Task to complete: Among the records, which lines include "depth"? List them.

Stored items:
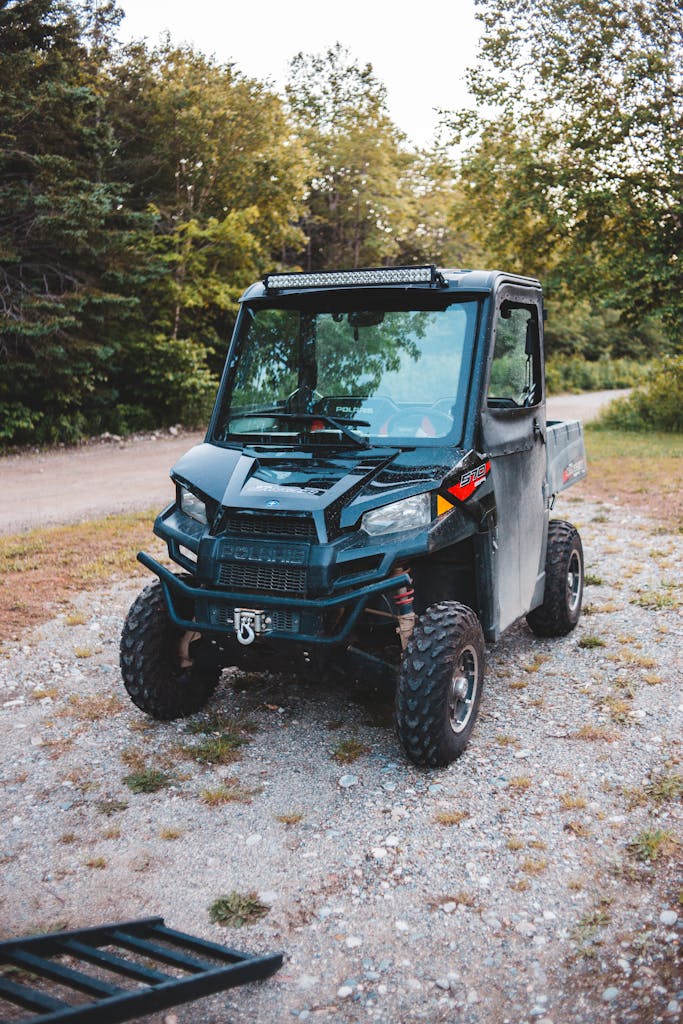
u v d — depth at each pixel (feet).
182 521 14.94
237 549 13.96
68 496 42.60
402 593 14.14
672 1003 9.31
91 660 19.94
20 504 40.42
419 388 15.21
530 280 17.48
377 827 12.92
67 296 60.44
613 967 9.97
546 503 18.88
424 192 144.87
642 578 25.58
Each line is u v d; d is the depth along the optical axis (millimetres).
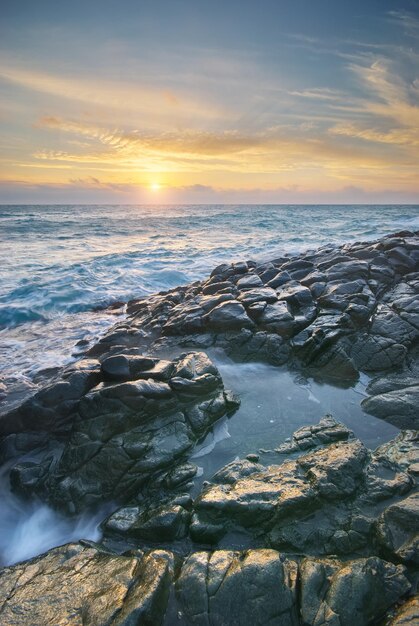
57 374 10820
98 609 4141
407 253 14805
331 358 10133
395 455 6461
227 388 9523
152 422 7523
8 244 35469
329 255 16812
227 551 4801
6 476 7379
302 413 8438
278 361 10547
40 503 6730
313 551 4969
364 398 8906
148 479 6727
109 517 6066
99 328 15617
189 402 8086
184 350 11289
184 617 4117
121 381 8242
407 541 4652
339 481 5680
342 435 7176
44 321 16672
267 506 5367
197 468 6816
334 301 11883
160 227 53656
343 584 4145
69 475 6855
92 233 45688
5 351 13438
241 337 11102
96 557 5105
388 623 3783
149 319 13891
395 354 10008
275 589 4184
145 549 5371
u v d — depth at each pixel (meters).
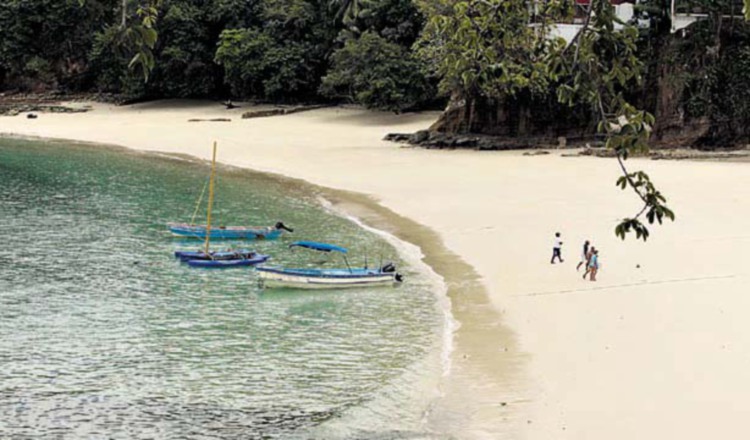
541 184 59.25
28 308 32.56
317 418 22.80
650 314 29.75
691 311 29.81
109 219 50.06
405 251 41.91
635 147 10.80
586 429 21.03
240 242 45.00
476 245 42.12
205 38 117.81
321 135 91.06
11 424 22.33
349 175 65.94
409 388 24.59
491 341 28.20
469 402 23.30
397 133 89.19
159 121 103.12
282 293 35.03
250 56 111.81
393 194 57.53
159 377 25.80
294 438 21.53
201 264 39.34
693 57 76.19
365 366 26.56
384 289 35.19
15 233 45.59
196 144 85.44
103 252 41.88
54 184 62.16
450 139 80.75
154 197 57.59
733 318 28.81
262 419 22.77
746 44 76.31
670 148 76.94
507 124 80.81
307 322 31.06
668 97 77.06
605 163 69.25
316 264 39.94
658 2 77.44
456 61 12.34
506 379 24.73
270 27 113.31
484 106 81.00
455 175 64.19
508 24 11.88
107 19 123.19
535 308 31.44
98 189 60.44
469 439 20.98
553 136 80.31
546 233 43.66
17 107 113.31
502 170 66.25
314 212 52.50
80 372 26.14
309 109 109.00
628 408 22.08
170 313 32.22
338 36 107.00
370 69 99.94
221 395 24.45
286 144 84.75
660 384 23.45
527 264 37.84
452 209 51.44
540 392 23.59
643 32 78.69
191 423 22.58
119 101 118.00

Solution to this task:
u v d — depth at each pixel (feet).
Each line is u v d; d is the depth along the optical axis (millimetres).
u v d — depth at each pixel (meters).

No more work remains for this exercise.